La ausencia de los «mejores», o, cuando menos, su escasez, actúa sobre toda nuestra historia y ha impedido que seamos nunca una nación suficientemente normal, como lo han sido las demás nacidas de parejas condiciones. Ni extrañe que yo atribuya a una ausencia, por tanto, a lo que es tan sólo una negación, un poder de actuación positiva. Nietzsche sostenía, con razón, que en nuestra vida influyen, no sólo las cosas que nos pasan, sino también, y acaso más, las que no nos pasan.

En efecto: la ausencia de los «mejores» ha creado en la masa, en el «pueblo», una secular ceguera para distinguir el hombre mejor del hombre peor, de suerte que cuando en nuestra tierra aparecen individuos privilegiados, la «masa» no sabe aprovecharlos, y a menudo los aniquila.

El pretendido aliento democrático que, como se ha hecho notar reiteradamente, sopla por nuestras más viejas legislaciones y empuja el derecho consuetudinario español, es más bien puro odio y torva suspicacia frente a todo el que se presente con la ambición de valer más que la masa y, en consecuencia, de dirigirla.

Somos un pueblo «pueblo», raza agrícola, temperamento rural. Porque es el ruralismo el signo más característico de las sociedades sin minoría eminente. Cuando se atraviesan los Pirineos y se ingresa en España, se tiene siempre la impresión de que se llega a un pueblo de labriegos. La figura, el gesto, el repertorio de ideas y sentimientos, las virtudes y los vicios son típicamente rurales. En Sevilla, ciudad de tres mil años, apenas si se encuentran por la calle más que fisonomías de campesinos. Podréis distinguir entre el campesino rico y el campesino pobre, pero echaréis de menos ese afinamiento de rasgos que la urbanización, mediante aguda labor selectiva, debía haber fijado en sus pobladores, creando en ellos un tipo de hombre producto condigno de una ciudad tres veces milenaria.

Hay pueblos que se quedan por siempre en ese estadio elemental de la evolución que es la aldea. Podrá ésta contener un enorme vecindario, pero su espíritu será siempre labriego. Pasarán por ella los siglos sin perturbarla ni estremecerla. No participará en las grandes luchas históricas. Entre siembra y recolección o análogas tareas vivirá eternamente, prisionera en el ciclo siempre idéntico de su destino vegetativo.

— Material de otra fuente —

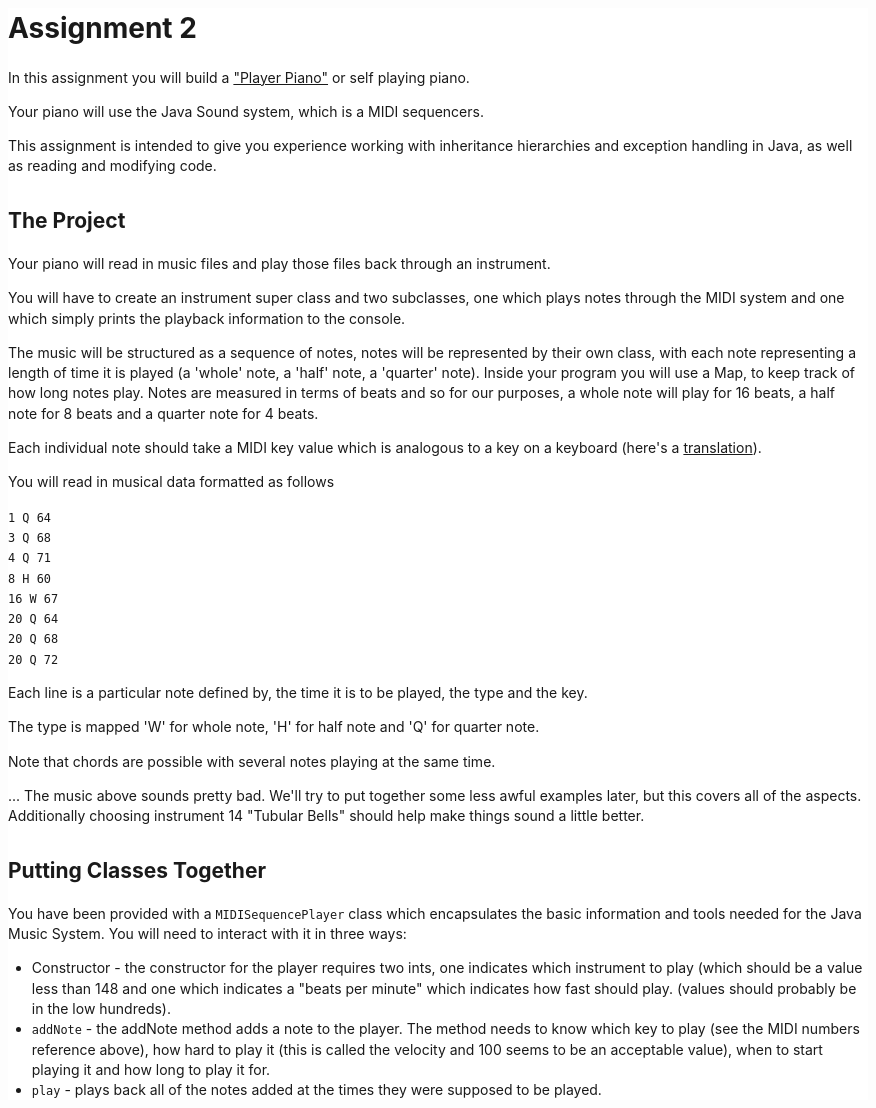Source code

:# Assignment 2

In this assignment you will build a ["Player Piano"](https://en.wikipedia.org/wiki/Player_piano) or self playing piano. 

Your piano will use the Java Sound system, which is a MIDI sequencers.

This assignment is intended to give you experience working with inheritance hierarchies and exception handling in Java, as well as reading and modifying code. 

## The Project

Your piano will read in music files and play those files back through an instrument.

You will have to create an instrument super class and two subclasses, one which plays notes through the MIDI system and one which simply prints the playback information to the console.

The music will be structured as a sequence of notes, notes will be represented by their own class, with each note representing a length of time it is played (a 'whole' note, a 'half' note, a 'quarter' note). Inside your program you will use a Map, to keep track of how long notes play. Notes are measured in terms of beats and so for our purposes, a whole note will play for 16 beats, a half note for 8 beats and a quarter note for 4 beats.

Each individual note should take a MIDI key value which is analogous to a key on a keyboard (here's a [translation](https://www.inspiredacoustics.com/en/MIDI_note_numbers_and_center_frequencies)).

You will read in musical data formatted as follows

```
1 Q 64
3 Q 68
4 Q 71
8 H 60
16 W 67
20 Q 64
20 Q 68
20 Q 72
```

Each line is a particular note defined by, the time it is to be played, the type and the key.

The type is mapped 'W' for whole note, 'H' for half note and 'Q' for quarter note.

Note that chords are possible with several notes playing at the same time.

... The music above sounds pretty bad. We'll try to put together some less awful examples later, but this covers all of the aspects. Additionally choosing instrument 14 "Tubular Bells" should help make things sound a little better.



## Putting Classes Together

You have been provided with a `MIDISequencePlayer` class which encapsulates the basic information and tools needed for the Java Music System. You will need to interact with it in three ways:
* Constructor - the constructor for the player requires two ints, one indicates which instrument to play (which should be a value less than 148 and one which indicates a "beats per minute" which indicates how fast should play. (values should probably be in the low hundreds).
* `addNote` - the addNote method adds a note to the player. The method needs to know which key to play (see the MIDI numbers reference above), how hard to play it (this is called the velocity and 100 seems to be an acceptable value), when to start playing it and how long to play it for.
* `play` - plays back all of the notes added at the times they were supposed to be played.

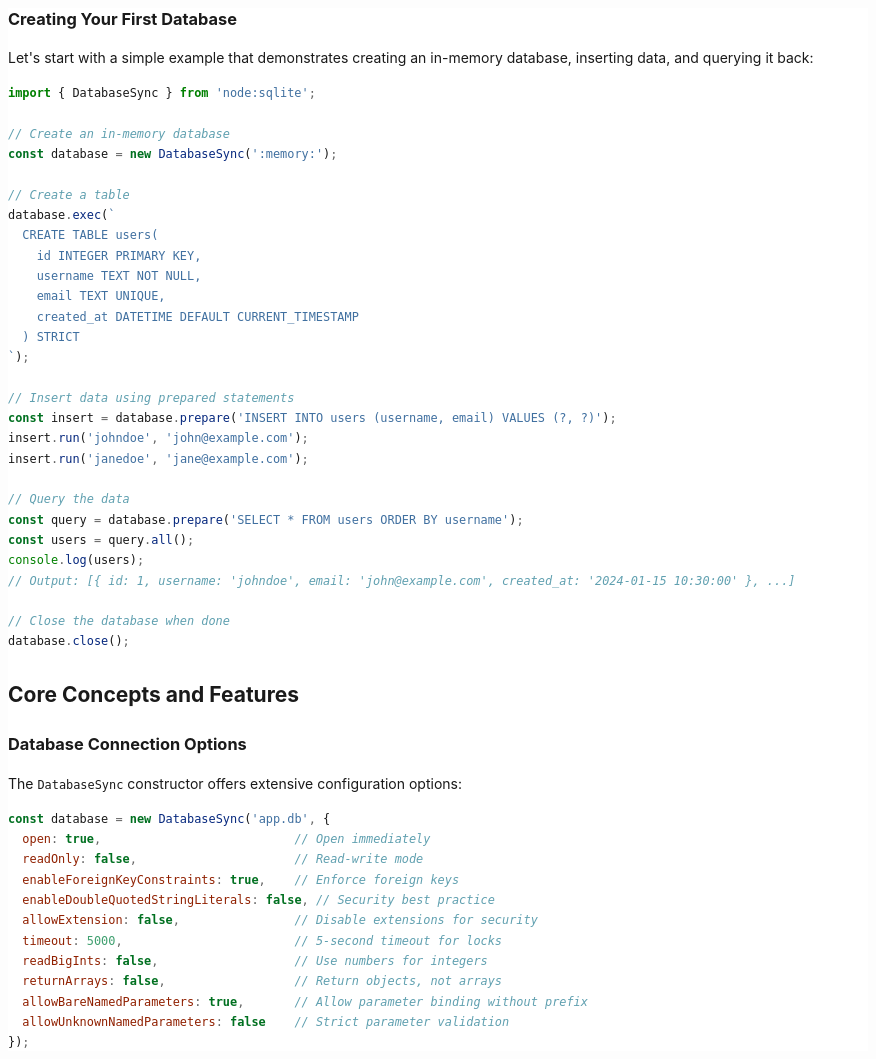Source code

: ### Creating Your First Database

Let's start with a simple example that demonstrates creating an in-memory database, inserting data, and querying it back:

```javascript
import { DatabaseSync } from 'node:sqlite';

// Create an in-memory database
const database = new DatabaseSync(':memory:');

// Create a table
database.exec(`
  CREATE TABLE users(
    id INTEGER PRIMARY KEY,
    username TEXT NOT NULL,
    email TEXT UNIQUE,
    created_at DATETIME DEFAULT CURRENT_TIMESTAMP
  ) STRICT
`);

// Insert data using prepared statements
const insert = database.prepare('INSERT INTO users (username, email) VALUES (?, ?)');
insert.run('johndoe', 'john@example.com');
insert.run('janedoe', 'jane@example.com');

// Query the data
const query = database.prepare('SELECT * FROM users ORDER BY username');
const users = query.all();
console.log(users);
// Output: [{ id: 1, username: 'johndoe', email: 'john@example.com', created_at: '2024-01-15 10:30:00' }, ...]

// Close the database when done
database.close();
```

## Core Concepts and Features

### Database Connection Options

The `DatabaseSync` constructor offers extensive configuration options:

```javascript
const database = new DatabaseSync('app.db', {
  open: true,                           // Open immediately
  readOnly: false,                      // Read-write mode
  enableForeignKeyConstraints: true,    // Enforce foreign keys
  enableDoubleQuotedStringLiterals: false, // Security best practice
  allowExtension: false,                // Disable extensions for security
  timeout: 5000,                        // 5-second timeout for locks
  readBigInts: false,                   // Use numbers for integers
  returnArrays: false,                  // Return objects, not arrays
  allowBareNamedParameters: true,       // Allow parameter binding without prefix
  allowUnknownNamedParameters: false    // Strict parameter validation
});
```
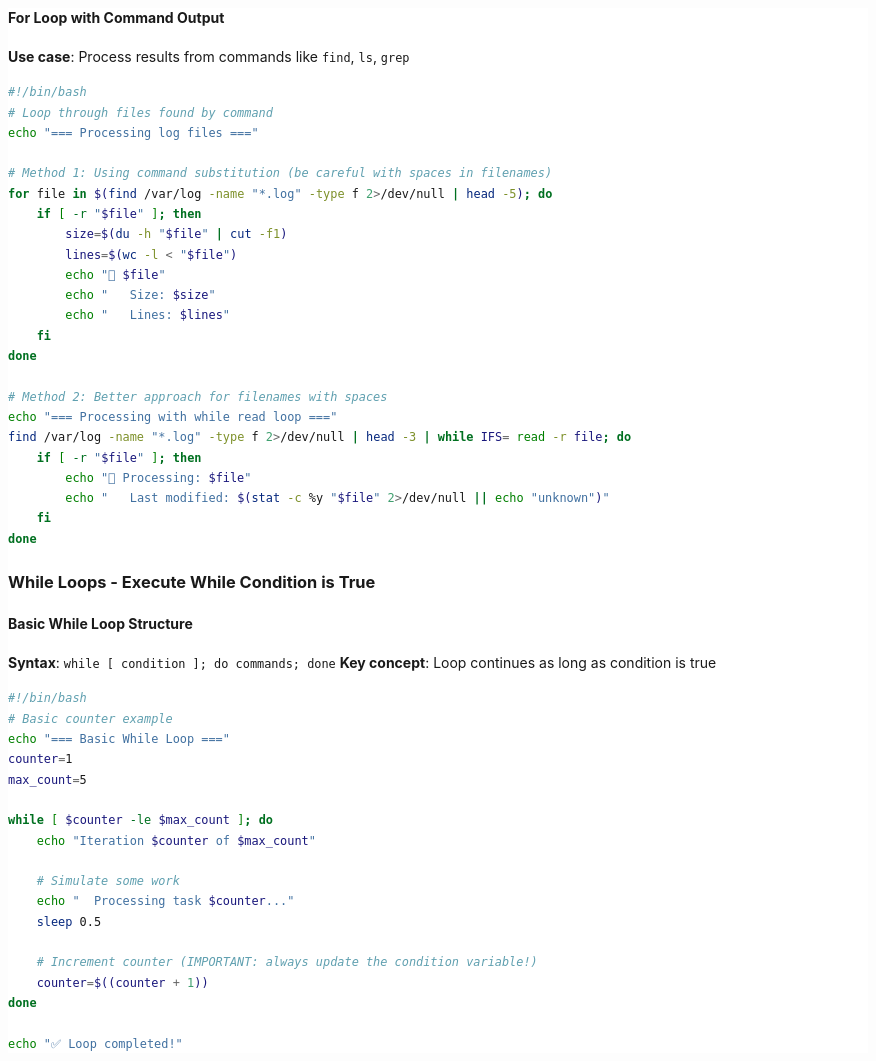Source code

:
 ```bash
```

#### For Loop with Command Output
**Use case**: Process results from commands like `find`, `ls`, `grep`

```bash
#!/bin/bash
# Loop through files found by command
echo "=== Processing log files ==="

# Method 1: Using command substitution (be careful with spaces in filenames)
for file in $(find /var/log -name "*.log" -type f 2>/dev/null | head -5); do
    if [ -r "$file" ]; then
        size=$(du -h "$file" | cut -f1)
        lines=$(wc -l < "$file")
        echo "📄 $file"
        echo "   Size: $size"
        echo "   Lines: $lines"
    fi
done

# Method 2: Better approach for filenames with spaces
echo "=== Processing with while read loop ==="
find /var/log -name "*.log" -type f 2>/dev/null | head -3 | while IFS= read -r file; do
    if [ -r "$file" ]; then
        echo "📄 Processing: $file"
        echo "   Last modified: $(stat -c %y "$file" 2>/dev/null || echo "unknown")"
    fi
done
```

### While Loops - Execute While Condition is True

#### Basic While Loop Structure
**Syntax**: `while [ condition ]; do commands; done`
**Key concept**: Loop continues as long as condition is true

```bash
#!/bin/bash
# Basic counter example
echo "=== Basic While Loop ==="
counter=1
max_count=5

while [ $counter -le $max_count ]; do
    echo "Iteration $counter of $max_count"
    
    # Simulate some work
    echo "  Processing task $counter..."
    sleep 0.5
    
    # Increment counter (IMPORTANT: always update the condition variable!)
    counter=$((counter + 1))
done

echo "✅ Loop completed!"
```
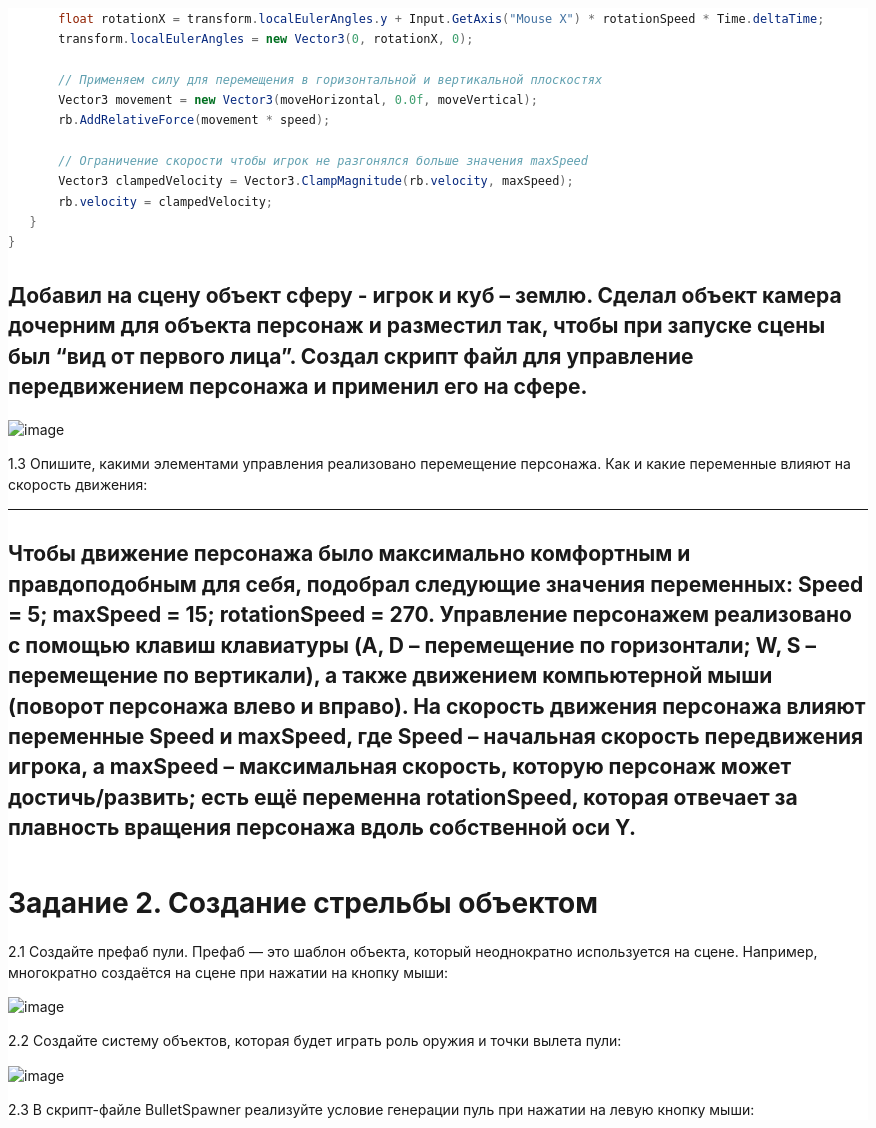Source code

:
 ```C#
       float rotationX = transform.localEulerAngles.y + Input.GetAxis("Mouse X") * rotationSpeed * Time.deltaTime;
       transform.localEulerAngles = new Vector3(0, rotationX, 0);

       // Применяем силу для перемещения в горизонтальной и вертикальной плоскостях
       Vector3 movement = new Vector3(moveHorizontal, 0.0f, moveVertical);
       rb.AddRelativeForce(movement * speed);

       // Ограничение скорости чтобы игрок не разгонялся больше значения maxSpeed
       Vector3 clampedVelocity = Vector3.ClampMagnitude(rb.velocity, maxSpeed);
       rb.velocity = clampedVelocity;
   }
}
```

## Добавил на сцену объект сферу - игрок и куб – землю. Сделал объект камера дочерним для объекта персонаж и разместил так, чтобы при запуске сцены был “вид от первого лица”. Создал скрипт файл для управление передвижением персонажа и применил его на сфере.

![image](https://github.com/user-attachments/assets/07939d4d-d00a-4793-ada8-220146674824)

1.3 Опишите, какими элементами управления реализовано перемещение персонажа. Как и какие переменные влияют на скорость движения:

--------------------------------------------------------------------------------------------------------------------------------------------------------------------------------------------------------------------------------------------------------------------------------------------------------------
Чтобы движение персонажа было максимально комфортным и правдоподобным для себя, подобрал следующие значения переменных: Speed = 5; maxSpeed = 15; rotationSpeed = 270.
Управление персонажем реализовано с помощью клавиш клавиатуры (A, D – перемещение по горизонтали; W, S – перемещение по вертикали), а также движением компьютерной мыши (поворот персонажа влево и вправо).
На скорость движения персонажа влияют переменные Speed и maxSpeed, где Speed – начальная скорость передвижения игрока, а maxSpeed – максимальная скорость, которую персонаж может достичь/развить; есть ещё переменна rotationSpeed, которая отвечает за плавность вращения персонажа вдоль собственной оси Y.
--------------------------------------------------------------------------------------------------------------------------------------------------------------------------------------------------------------------------------------------------------------------------------------------------------------

# Задание 2. Создание стрельбы объектом
2.1 Создайте префаб пули. Префаб — это шаблон объекта, который неоднократно используется на сцене. Например, многократно создаётся на сцене при нажатии на кнопку мыши:

![image](https://github.com/user-attachments/assets/f93119d9-800c-4bc6-be4e-b0057c07a268)

2.2 Создайте систему объектов, которая будет играть роль оружия и точки вылета пули:

![image](https://github.com/user-attachments/assets/44c7eb78-fa09-4387-aa37-bb09e62ff613)

2.3 В скрипт-файле BulletSpawner реализуйте условие генерации пуль при нажатии на левую кнопку мыши:
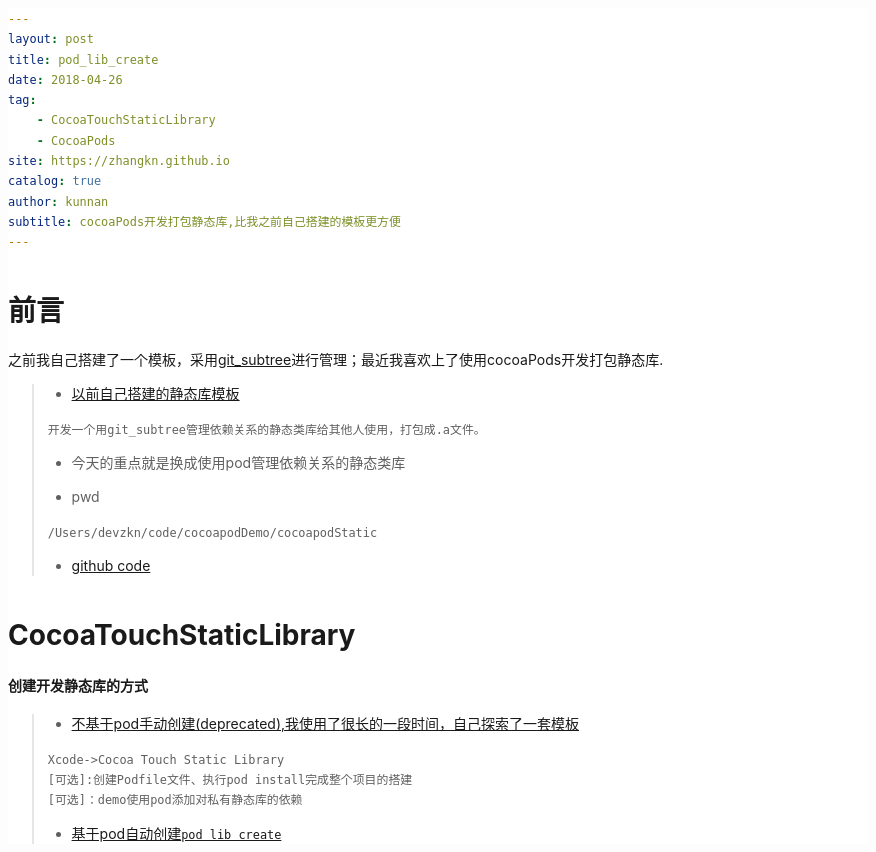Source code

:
 ```yaml
---
layout: post
title: pod_lib_create
date: 2018-04-26
tag: 
    - CocoaTouchStaticLibrary
    - CocoaPods
site: https://zhangkn.github.io
catalog: true
author: kunnan
subtitle: cocoaPods开发打包静态库,比我之前自己搭建的模板更方便 
---
```



# 前言

之前我自己搭建了一个模板，采用[git_subtree](https://kunnan.github.io/2018/04/25/git_subtree/)进行管理；最近我喜欢上了使用cocoaPods开发打包静态库.

>* [以前自己搭建的静态库模板](https://github.com/zhangkn/KNCocoaTouchStaticLibrary)
>```
>开发一个用git_subtree管理依赖关系的静态类库给其他人使用，打包成.a文件。
>```
>* 今天的重点就是换成使用pod管理依赖关系的静态类库
>
>* pwd
>```
>/Users/devzkn/code/cocoapodDemo/cocoapodStatic
>```
>
>* [github code](https://github.com/zhangkn/KNPodlib)
>

# CocoaTouchStaticLibrary

#### 创建开发静态库的方式

>* [不基于pod手动创建(deprecated),我使用了很长的一段时间，自己探索了一套模板](https://github.com/zhangkn/KNCocoaTouchStaticLibrary)
>
>```
> Xcode->Cocoa Touch Static Library
> [可选]:创建Podfile文件、执行pod install完成整个项目的搭建
> [可选]：demo使用pod添加对私有静态库的依赖
>```
>
>* [基于pod自动创建`pod lib create`](https://cocoapods.org/pods/KNPodlib/)
>
>
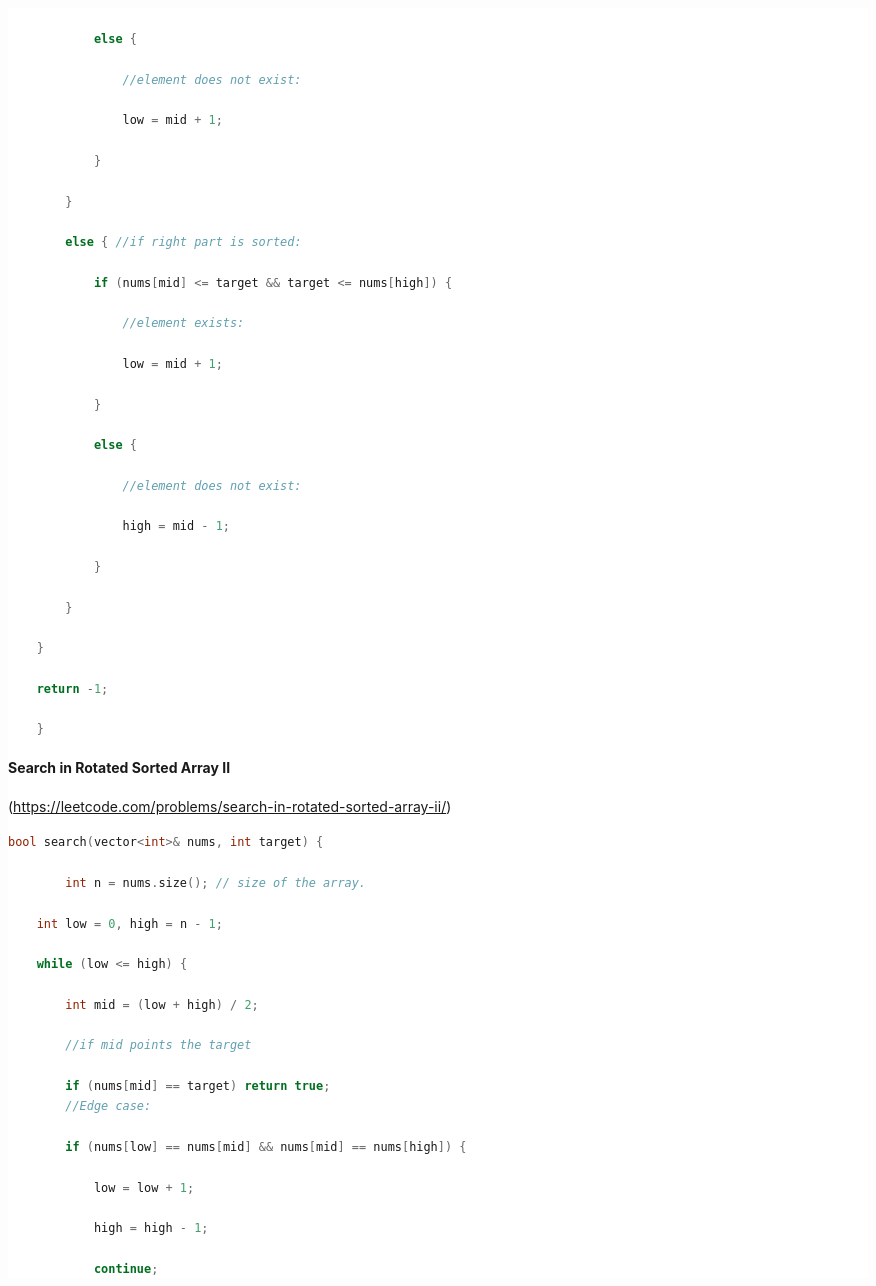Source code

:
 ```cpp

            else {

                //element does not exist:

                low = mid + 1;

            }

        }

        else { //if right part is sorted:

            if (nums[mid] <= target && target <= nums[high]) {

                //element exists:

                low = mid + 1;

            }

            else {

                //element does not exist:

                high = mid - 1;

            }

        }

    }

    return -1;

    }
```

#### Search in Rotated Sorted Array II 
(https://leetcode.com/problems/search-in-rotated-sorted-array-ii/)

```cpp
bool search(vector<int>& nums, int target) {

        int n = nums.size(); // size of the array.

    int low = 0, high = n - 1;

    while (low <= high) {

        int mid = (low + high) / 2;

        //if mid points the target

        if (nums[mid] == target) return true;
        //Edge case:

        if (nums[low] == nums[mid] && nums[mid] == nums[high]) {

            low = low + 1;

            high = high - 1;

            continue;
```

Así existen en el Sudán ciudades de hasta doscientos mil habitantes —Kano, Bida, por ejemplo—, las cuales arrastran inmutables su existencia rural desde cientos y cientos de años.

Hay pueblos labriegos, fellahs, mujiks…\ es decir, pueblos sin «aristocracia». No quiero decir con esto que deba considerarse a España como un pueblo irremediablemente fellahizado. Mejor o peor, ha intervenido en la historia del mundo y pertenece a la grey de naciones occidentales que han hecho el más sublime ensayo de gobierno universal. Pero es de alta oportunidad traer a la mente esos casos extremos de poblaciones fellahs, porque los graves e inveterados defectos de nuestra raza han tendido siempre a hacerla derivar camino de algo semejante. Así, a fines del siglo XV se dispara súbitamente el resorte de la energía española y da nuestra nación un magnífico salto predatorio sobre el área del mundo. Dos generaciones después vuelve a caer en una inercia histórica de que no ha salido todavía, y en sus venas la sangre circula con lento pulso campesino.